Stalin’in ölümünden sonra Kruşçev dönemi başlar ve Stalinci kadrolar tasfiye edilir. Başından beri Nâzım Hikmet’i hem koruyup destekleyen hem de kontrol altında tutan Fadayev de görevinden uzaklaştırılır, itibarını kaybeder ve intihar eder. Bu yeni dönem Nâzım Hikmet için yeni zorlukların ve baskıların habercisidir. Bu baskılar oyunlarının yasaklanmasına kadar varır. Özellikle Sovyet bürokrasisini eleştirdiği İvan İvanoviç Var mıydı, Yok muydu? adlı oyununun 11 Mayıs 1957’de Moskova Yergi Tiyatrosu’nda bir gün sahnelendikten sonra gerekçe gösterilmeden kaldırılması üzerine büyük bir hayal kırıklığına uğrar. Oyunda Nâzım Hikmet’i eleştirenlere de cevap niteliğinde sahneler vardır.

KASKETLİ: Şimdi de, bizim yazarın mı aklını çelmeye kalkışıyorsun?
İVAN İVANOVİÇ: Çelemez miyim? Görürsün. Bak. (Kulislerden yana seslenerek) Nâzım Hikmet, Hikmet oğlu Nâzım Ran… Cancazım. Biliyorum Sovyetler Birliği ikinci yurdundur. Sovyet insanlarını seversiniz, sayarsınız. Eski partilisiniz, iyi, güzel ama Sovyetler’de geçen bir hikâyeyi anlatan ilk piyesiniz hicviye mi olmalıydı? Tipik Sovyet insanı Petrof mudur? Ben miyim? Niye Petrof’un itibarını kırmaya kalkışıyorsunuz? Ne diye bizimle uğraşıyorsunuz! Zaten işimiz gücümüz başımızdan aşkın… Rahat bırakın bizi… Hani ne de olsa yakışık almıyor… Ne de olsa misafirsiniz şurda… Sovyet halkının konukseverliğini kötüye kullanmak doğru mu? Sonra konuğun kusuruna bakılmaz ama bir hadde kadar… Demek istediğim bu piyesi yazmaktan vazgeçin… Hem sizin için, hem bizim için, hem de bunu oynamaya kalkışacak tiyatrolar için, eğer böylesi bulunursa, daha iyi… Yok, ille de yazacaksanız sonunu tatlıya bağlayın.
NÂZIM’IN SESİ: Boşuna, İvan İvanoviç… Benim de zayıf taraflarım tümenle, ama yakalayamadın onları… Senden dolu dizgin nefret ettiğim, Petrof’u dolu dizgin sevdiğim için yazacağım bu piyesi… Sovyetler Birliği’nde konuksam, iyi konuk, hane sahibini sokmak isteyen yılan görürse başını ezer. Yok hane sahibiysem de iş değişmez. Ezeceğim başını senin… Sonu da senin istediğin gibi değil…
Nâzım Hikmet. Oyunlar 3, İvan İvanoviç Var mıydı Yok muydu?. Adam Yayınları, 1993. 293-94.

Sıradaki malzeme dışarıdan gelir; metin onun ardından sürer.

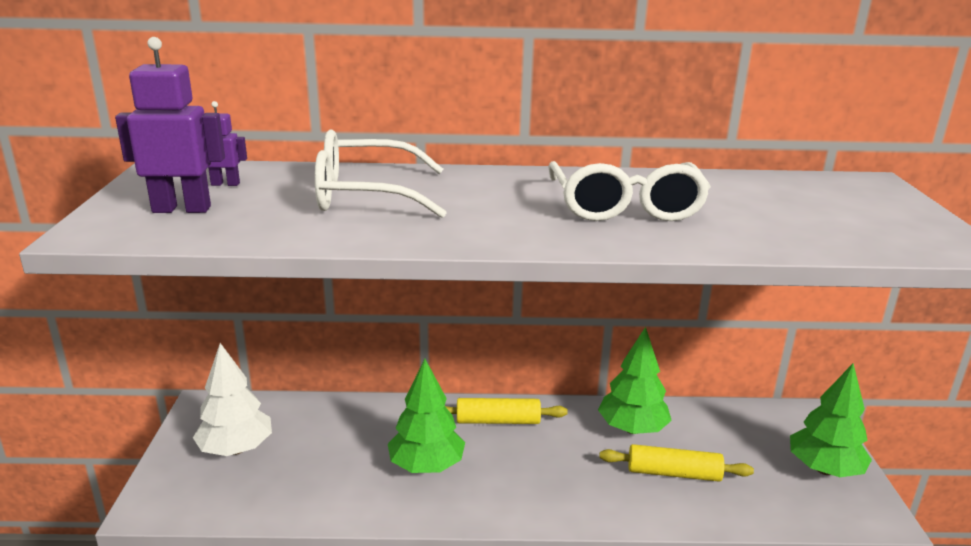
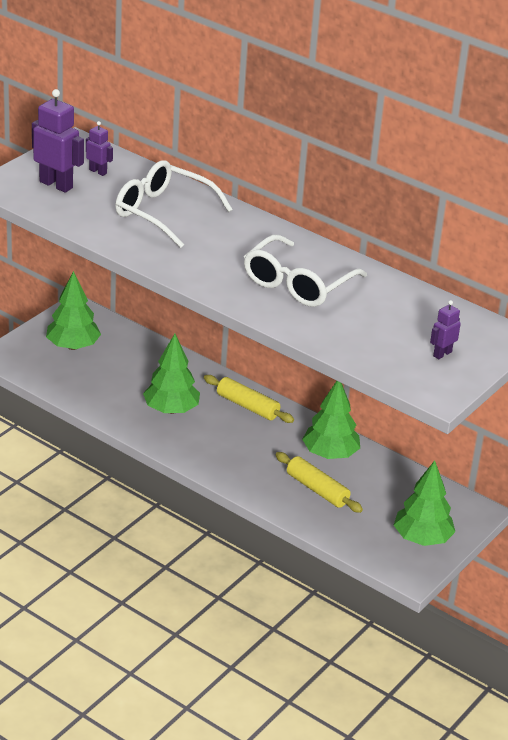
camera: 35 degrees right, 10 degrees up
white tree [193,343,272,456] -> green tree [46,271,101,350]
none -> purple robot [430,300,461,359]

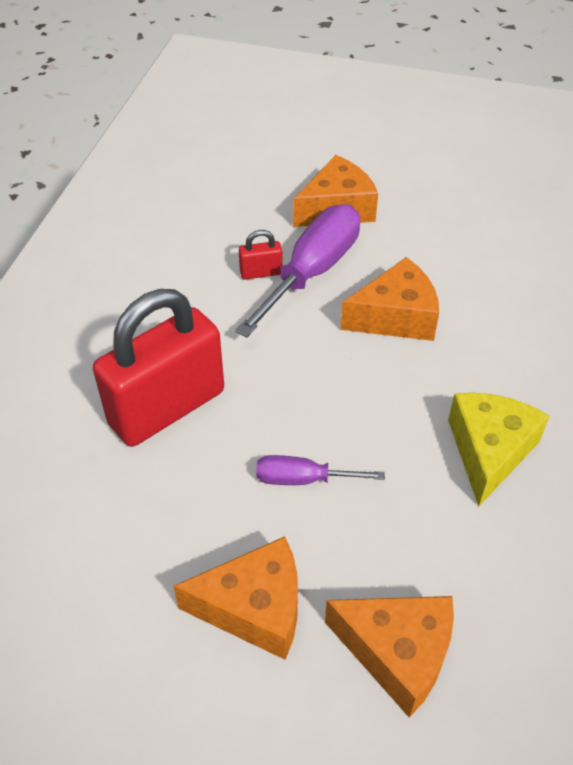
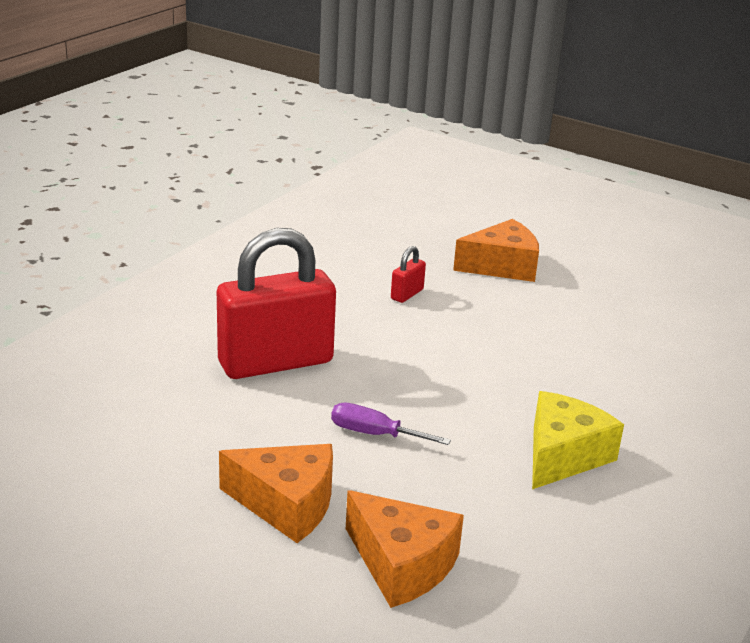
camera: 15 degrees right, 20 degrees down
purple screwdriver [235,204,360,337] -> none
red padlock [239,230,282,280] -> red padlock turned 60 degrees counterclockwise [391,246,426,303]
orange cheese [340,257,439,341] -> none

İvan İvanoviç Var mıydı, Yok muydu?

Petrof, yaşadığı küçük kasabada üst düzey bir mevki sahibidir, ancak halktan kopuk yaşamamaktadır ve hiyerarşi gözetmez. Herkesin yardımına koşmasıyla ve alçak gönüllü tavırlarıyla da takdir toplamaktadır. İvan İvanoviç ise, neden düşmanı olduğunu bilmediği Petrof’un hayatını mahvetmek için planlar hazırlamaktadır ve onu böylesine önemli biri olmanın saygı gerektirdiğine ve otoritesini kurması gerektiğine inandırır.

Bir süre sonra bürosunun duvarları gerçekte sahip olmadığı madalyalarla süslenmiş portreleriyle dolan Petrof, İvan İvanoviç’e hemen kanmış gibidir. Hasırşapkalı gibi faydacıların da kendilerine pay çıkarmak adına dalkavukça hareket etmeleriyle, bu otorite oyunu başlar. Çevresinde onu uyarmak için binbir türlü çaba harcayan Kasketli’nin ve Lüdmila’nın teşebbüsleri de boşunadır artık, Petrof, bu mevki oyunlarından başı dönerken bir yandan da gitgide gülünçleşmektedir.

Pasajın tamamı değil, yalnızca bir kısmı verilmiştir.